Both efforts will rely heavily on partnerships with industry and the cyber research community, she said.

“The rate at which the threats and risks are emerging is outpacing our ability to identify and assess and address them,” Nielsen said Tuesday at the agency’s cyber and innovation showcase. “The discipline of understanding what is emerging is where I find we are lacking. Failure to look at the future or limiting our thinking based on what we’ve observed in the past, those in and of themselves are risks.”

The remarks came a day after Nielsen highlighted cyberattacks as the biggest threat facing the country today. On Monday, the Trump administration also outlined plans to allocate some $17.4 billion to cybersecurity efforts across government in fiscal 2020.

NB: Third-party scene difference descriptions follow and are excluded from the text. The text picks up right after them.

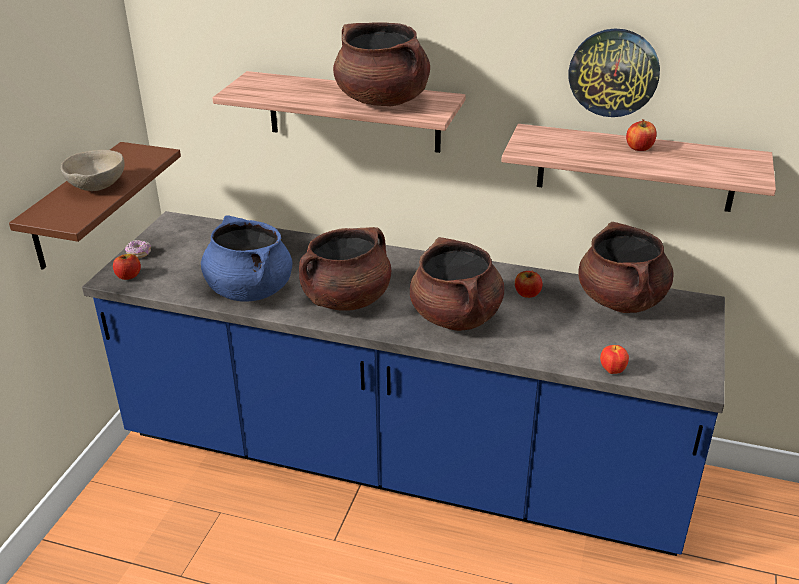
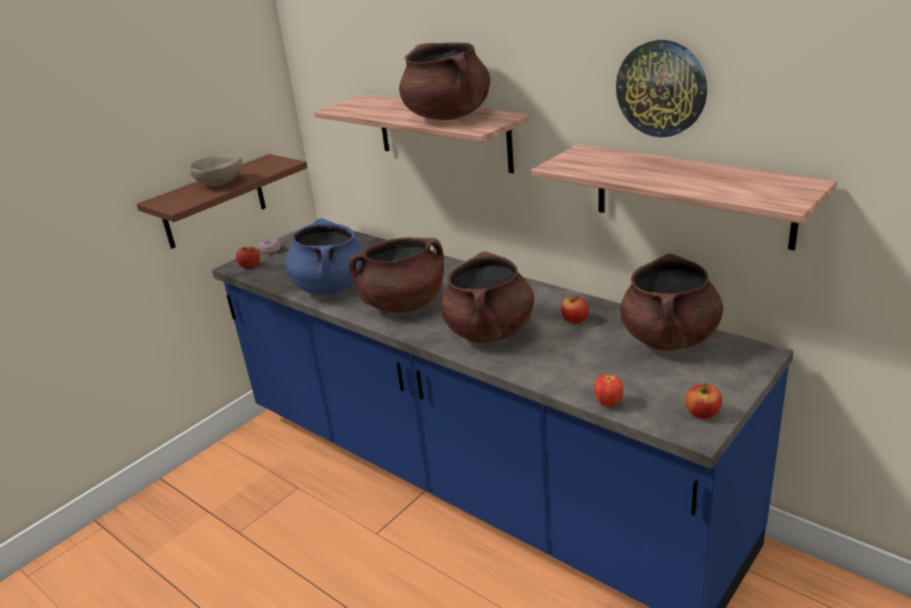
camera: 25 degrees right, 5 degrees down
(639, 148) = (681, 169): apple -> apple (702, 413)

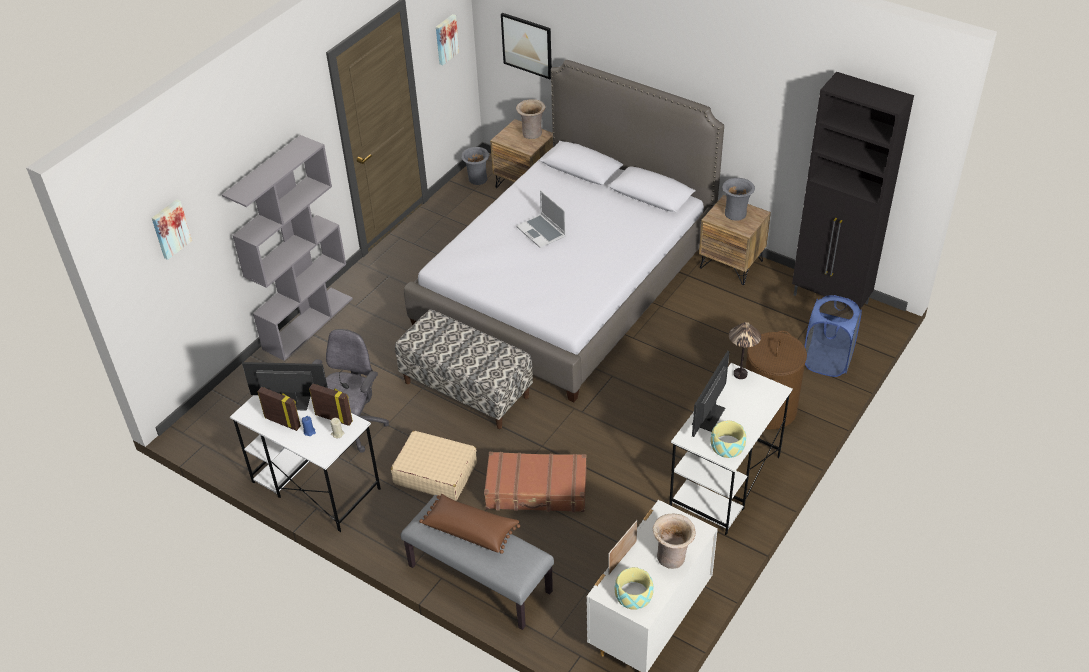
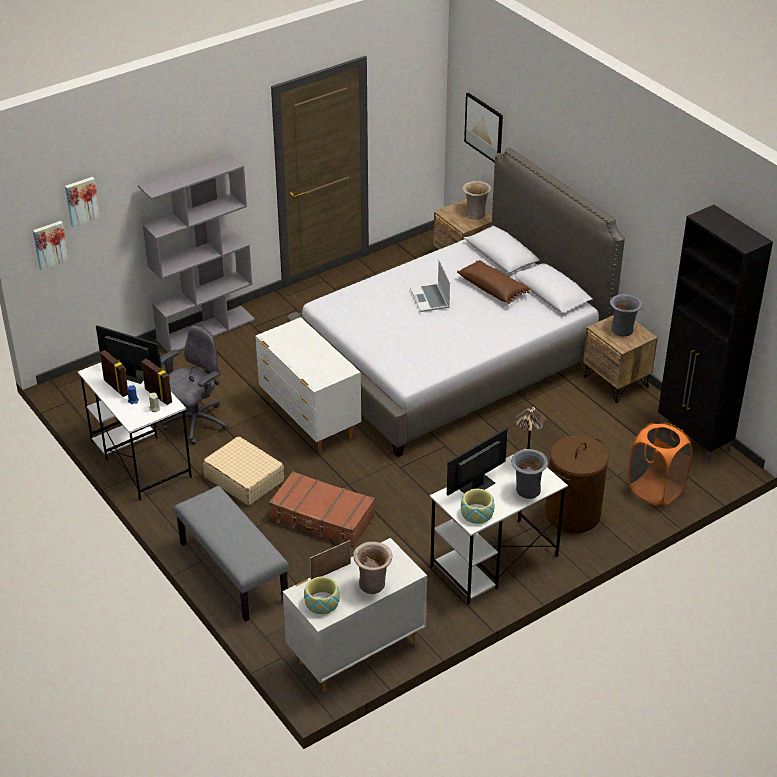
camera: 20 degrees right, 5 degrees down
(446, 39) = (410, 105): picture -> picture (50, 244)
(467, 389) = (310, 420): bench -> white dresser
(471, 529) = (230, 520): brown pillow -> brown pillow (493, 288)
(477, 180) = (422, 249): grey vase -> grey vase (527, 490)
(827, 361) = (655, 490): blue laundry basket -> orange laundry basket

As American society grows increasingly network-connected and digital adversaries look for new ways to damage critical infrastructure, Nielsen said her department’s success will hinge on its ability to “innovate while under attack.” And that’s something the agency isn’t necessarily used to doing, she said.

In the physical world, officials learn from prior incidents and strengthen defenses to prevent them from happening again, Nielsen said, but the high frequency and rapid evolution of cyber threats require them to both constantly recover from attacks and anticipate adversaries’ next moves. As the agency works to harden the rest of government against the latest threats, it will need industry to help predict where the next attack could come from.

“We’re truly in a situation where if we prepare individually we will fail collectively,” she said. “We have to work together.”

Chief among the department’s cyber priorities is fortifying the government’s digital infrastructure, Homeland Security officials said during the event.

Legacy systems create constant underlying threats for agencies, Nielsen said, citing IT modernization as the one thing she would do to make government more effective.

Chris Krebs, who leads the Cybersecurity and Infrastructure Security Agency, said the department’s Continuous Diagnostics and Mitigation program remains his “top priority from a pure budgetary-risk perspective.”